**Problem statement**
Return verbatim every line of the items below, from the very first line through the line that contains "release mechanisms to address the", with that line included.

*** The data ***

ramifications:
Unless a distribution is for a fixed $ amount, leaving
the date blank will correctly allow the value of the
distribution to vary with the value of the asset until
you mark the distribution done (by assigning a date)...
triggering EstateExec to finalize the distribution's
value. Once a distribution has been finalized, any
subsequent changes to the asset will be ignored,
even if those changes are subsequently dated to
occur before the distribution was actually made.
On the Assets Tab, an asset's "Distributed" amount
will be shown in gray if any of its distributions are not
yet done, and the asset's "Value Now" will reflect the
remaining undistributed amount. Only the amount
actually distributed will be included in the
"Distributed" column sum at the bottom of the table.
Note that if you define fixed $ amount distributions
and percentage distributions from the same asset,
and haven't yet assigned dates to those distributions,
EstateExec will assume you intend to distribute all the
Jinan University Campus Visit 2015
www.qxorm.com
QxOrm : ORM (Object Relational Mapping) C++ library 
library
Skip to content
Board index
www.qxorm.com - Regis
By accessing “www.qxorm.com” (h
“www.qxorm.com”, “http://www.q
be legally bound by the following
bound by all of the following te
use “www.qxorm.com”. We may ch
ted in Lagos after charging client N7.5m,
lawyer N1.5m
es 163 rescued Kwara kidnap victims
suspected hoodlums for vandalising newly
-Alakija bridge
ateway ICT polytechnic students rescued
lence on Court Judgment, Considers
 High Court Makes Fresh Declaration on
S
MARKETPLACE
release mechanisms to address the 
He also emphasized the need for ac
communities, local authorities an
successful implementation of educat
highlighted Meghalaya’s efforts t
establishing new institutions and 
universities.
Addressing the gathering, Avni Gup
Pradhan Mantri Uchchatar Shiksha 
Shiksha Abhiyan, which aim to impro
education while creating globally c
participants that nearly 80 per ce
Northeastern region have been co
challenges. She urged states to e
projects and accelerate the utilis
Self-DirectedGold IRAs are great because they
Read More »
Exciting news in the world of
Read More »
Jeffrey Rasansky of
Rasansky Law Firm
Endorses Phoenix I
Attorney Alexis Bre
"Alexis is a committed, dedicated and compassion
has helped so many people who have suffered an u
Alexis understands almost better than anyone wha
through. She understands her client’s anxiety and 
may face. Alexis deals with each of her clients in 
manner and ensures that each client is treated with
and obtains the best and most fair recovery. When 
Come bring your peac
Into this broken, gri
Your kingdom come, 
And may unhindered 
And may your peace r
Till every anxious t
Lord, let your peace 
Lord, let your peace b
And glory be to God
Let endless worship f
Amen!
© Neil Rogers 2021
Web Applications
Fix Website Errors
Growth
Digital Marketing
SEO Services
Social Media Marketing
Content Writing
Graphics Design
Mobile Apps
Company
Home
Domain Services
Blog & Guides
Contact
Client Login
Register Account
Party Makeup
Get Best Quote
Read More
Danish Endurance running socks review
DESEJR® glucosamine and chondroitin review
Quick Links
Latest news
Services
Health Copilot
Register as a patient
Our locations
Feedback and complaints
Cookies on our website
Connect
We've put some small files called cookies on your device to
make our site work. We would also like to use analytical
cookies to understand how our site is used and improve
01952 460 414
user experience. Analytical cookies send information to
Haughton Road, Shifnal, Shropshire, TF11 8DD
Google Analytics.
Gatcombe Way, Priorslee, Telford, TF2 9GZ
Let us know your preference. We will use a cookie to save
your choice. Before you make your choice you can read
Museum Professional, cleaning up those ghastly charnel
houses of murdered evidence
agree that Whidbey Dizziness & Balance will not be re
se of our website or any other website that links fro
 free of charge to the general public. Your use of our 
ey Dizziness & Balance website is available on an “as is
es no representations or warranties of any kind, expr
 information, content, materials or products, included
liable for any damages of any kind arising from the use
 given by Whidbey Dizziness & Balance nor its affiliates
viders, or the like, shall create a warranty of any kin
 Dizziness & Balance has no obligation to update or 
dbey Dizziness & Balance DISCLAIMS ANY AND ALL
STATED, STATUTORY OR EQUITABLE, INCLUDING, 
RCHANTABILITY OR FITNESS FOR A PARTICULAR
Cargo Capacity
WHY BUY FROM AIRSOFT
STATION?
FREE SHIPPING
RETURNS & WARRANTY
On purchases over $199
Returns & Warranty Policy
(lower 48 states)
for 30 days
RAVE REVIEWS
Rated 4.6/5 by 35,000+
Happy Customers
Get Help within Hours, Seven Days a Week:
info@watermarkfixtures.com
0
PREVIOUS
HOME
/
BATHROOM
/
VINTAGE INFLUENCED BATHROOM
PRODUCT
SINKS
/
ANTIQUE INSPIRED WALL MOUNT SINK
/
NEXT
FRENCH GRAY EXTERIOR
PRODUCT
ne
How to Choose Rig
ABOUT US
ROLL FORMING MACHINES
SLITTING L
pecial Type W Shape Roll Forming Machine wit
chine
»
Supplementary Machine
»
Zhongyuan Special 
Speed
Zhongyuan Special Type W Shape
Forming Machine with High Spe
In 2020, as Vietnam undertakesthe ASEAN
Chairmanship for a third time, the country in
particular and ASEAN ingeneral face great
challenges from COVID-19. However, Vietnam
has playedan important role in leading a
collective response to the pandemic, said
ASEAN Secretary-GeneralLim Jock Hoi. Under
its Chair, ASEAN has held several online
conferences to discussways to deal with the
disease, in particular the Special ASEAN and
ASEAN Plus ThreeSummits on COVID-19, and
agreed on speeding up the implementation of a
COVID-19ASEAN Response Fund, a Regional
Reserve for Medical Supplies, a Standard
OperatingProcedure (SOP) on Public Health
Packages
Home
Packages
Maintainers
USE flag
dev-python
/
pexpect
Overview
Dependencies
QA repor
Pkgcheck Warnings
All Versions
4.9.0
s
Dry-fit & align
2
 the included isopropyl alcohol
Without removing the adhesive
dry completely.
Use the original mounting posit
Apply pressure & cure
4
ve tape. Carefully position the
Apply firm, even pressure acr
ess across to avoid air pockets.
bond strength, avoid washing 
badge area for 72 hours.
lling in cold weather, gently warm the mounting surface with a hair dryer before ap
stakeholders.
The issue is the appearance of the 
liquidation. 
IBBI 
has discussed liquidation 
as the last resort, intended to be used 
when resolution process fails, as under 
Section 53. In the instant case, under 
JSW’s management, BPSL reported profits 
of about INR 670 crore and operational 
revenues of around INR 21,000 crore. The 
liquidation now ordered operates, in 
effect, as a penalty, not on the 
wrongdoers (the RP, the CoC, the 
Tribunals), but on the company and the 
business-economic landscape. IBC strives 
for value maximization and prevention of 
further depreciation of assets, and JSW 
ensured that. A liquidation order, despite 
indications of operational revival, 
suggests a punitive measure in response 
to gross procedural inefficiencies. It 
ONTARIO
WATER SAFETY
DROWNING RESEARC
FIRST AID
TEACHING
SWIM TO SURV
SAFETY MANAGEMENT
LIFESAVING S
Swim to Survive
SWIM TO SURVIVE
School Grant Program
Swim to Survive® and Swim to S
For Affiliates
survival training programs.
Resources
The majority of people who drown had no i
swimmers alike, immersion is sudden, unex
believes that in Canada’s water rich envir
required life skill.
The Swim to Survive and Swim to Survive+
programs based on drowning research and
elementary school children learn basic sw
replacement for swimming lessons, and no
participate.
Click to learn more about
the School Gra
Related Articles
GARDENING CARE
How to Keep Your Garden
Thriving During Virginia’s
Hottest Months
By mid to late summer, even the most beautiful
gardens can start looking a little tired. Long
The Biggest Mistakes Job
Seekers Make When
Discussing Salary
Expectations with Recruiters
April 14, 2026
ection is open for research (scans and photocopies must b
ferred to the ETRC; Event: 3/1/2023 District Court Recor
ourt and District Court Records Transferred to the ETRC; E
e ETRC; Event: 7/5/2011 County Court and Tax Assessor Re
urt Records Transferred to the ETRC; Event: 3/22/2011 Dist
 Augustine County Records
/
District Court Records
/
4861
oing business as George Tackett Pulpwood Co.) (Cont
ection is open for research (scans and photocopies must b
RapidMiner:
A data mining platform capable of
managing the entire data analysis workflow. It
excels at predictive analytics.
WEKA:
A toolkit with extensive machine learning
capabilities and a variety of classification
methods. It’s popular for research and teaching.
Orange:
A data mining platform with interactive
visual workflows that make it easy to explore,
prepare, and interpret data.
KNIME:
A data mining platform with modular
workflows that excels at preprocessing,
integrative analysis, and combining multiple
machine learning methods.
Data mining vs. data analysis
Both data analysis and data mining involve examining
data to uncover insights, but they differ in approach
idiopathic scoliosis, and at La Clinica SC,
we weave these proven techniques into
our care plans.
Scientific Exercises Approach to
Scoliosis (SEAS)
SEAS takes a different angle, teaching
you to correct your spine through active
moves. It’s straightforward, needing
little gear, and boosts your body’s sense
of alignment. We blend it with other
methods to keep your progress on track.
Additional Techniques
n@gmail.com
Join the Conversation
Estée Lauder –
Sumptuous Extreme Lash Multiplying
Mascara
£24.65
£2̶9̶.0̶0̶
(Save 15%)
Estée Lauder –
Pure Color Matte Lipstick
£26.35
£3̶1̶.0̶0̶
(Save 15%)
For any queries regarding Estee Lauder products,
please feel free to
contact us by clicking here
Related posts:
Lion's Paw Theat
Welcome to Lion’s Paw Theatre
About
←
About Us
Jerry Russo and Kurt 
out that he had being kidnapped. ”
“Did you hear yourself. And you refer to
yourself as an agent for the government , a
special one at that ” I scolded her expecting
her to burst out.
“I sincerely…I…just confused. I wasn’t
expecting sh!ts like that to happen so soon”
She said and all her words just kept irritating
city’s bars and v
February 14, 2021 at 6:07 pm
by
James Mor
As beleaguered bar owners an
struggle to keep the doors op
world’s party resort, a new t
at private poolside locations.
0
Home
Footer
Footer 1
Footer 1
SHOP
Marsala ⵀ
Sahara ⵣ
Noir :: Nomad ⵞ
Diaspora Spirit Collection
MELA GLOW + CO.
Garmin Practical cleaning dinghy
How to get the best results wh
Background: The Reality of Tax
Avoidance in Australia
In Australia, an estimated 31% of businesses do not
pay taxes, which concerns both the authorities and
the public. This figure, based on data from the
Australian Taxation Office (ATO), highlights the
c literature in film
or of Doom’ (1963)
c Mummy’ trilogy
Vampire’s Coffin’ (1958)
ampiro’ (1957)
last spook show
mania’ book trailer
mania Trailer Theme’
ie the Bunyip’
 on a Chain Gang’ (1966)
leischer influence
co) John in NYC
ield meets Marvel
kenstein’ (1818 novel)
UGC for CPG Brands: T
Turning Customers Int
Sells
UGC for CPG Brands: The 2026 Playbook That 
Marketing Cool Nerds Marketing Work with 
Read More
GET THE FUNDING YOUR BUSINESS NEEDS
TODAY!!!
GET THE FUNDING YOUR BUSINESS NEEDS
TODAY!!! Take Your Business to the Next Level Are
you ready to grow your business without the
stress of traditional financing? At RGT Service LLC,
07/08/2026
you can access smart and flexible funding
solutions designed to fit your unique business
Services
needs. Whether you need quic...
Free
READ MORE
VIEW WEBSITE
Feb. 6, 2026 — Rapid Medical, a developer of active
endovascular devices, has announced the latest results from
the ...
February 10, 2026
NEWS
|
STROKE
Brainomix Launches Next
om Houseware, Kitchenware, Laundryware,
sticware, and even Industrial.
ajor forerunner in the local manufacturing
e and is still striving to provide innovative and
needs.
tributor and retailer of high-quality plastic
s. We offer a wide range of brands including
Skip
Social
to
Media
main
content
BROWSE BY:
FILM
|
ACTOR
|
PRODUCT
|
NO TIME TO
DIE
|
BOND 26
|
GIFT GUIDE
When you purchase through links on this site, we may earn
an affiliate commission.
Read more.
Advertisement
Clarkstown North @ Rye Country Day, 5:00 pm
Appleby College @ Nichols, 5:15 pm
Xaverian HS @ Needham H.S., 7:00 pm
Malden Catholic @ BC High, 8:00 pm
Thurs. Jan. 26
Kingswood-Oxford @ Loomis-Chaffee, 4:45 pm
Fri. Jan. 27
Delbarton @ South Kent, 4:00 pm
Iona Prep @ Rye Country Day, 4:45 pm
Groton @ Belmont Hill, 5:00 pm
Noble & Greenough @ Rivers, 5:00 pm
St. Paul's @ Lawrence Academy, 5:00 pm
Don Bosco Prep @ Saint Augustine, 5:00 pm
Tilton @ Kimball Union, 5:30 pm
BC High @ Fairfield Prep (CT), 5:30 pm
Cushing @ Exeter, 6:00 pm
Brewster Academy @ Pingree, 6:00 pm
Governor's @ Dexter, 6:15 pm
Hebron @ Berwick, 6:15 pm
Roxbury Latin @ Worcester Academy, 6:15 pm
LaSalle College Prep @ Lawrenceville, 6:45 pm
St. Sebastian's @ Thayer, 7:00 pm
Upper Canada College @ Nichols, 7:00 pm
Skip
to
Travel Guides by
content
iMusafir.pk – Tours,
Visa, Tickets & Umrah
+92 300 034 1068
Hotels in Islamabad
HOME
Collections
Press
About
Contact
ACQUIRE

***

**Exercise result**
ramifications:
Unless a distribution is for a fixed $ amount, leaving
the date blank will correctly allow the value of the
distribution to vary with the value of the asset until
you mark the distribution done (by assigning a date)...
triggering EstateExec to finalize the distribution's
value. Once a distribution has been finalized, any
subsequent changes to the asset will be ignored,
even if those changes are subsequently dated to
occur before the distribution was actually made.
On the Assets Tab, an asset's "Distributed" amount
will be shown in gray if any of its distributions are not
yet done, and the asset's "Value Now" will reflect the
remaining undistributed amount. Only the amount
actually distributed will be included in the
"Distributed" column sum at the bottom of the table.
Note that if you define fixed $ amount distributions
and percentage distributions from the same asset,
and haven't yet assigned dates to those distributions,
EstateExec will assume you intend to distribute all the
Jinan University Campus Visit 2015
www.qxorm.com
QxOrm : ORM (Object Relational Mapping) C++ library 
library
Skip to content
Board index
www.qxorm.com - Regis
By accessing “www.qxorm.com” (h
“www.qxorm.com”, “http://www.q
be legally bound by the following
bound by all of the following te
use “www.qxorm.com”. We may ch
ted in Lagos after charging client N7.5m,
lawyer N1.5m
es 163 rescued Kwara kidnap victims
suspected hoodlums for vandalising newly
-Alakija bridge
ateway ICT polytechnic students rescued
lence on Court Judgment, Considers
 High Court Makes Fresh Declaration on
S
MARKETPLACE
release mechanisms to address the 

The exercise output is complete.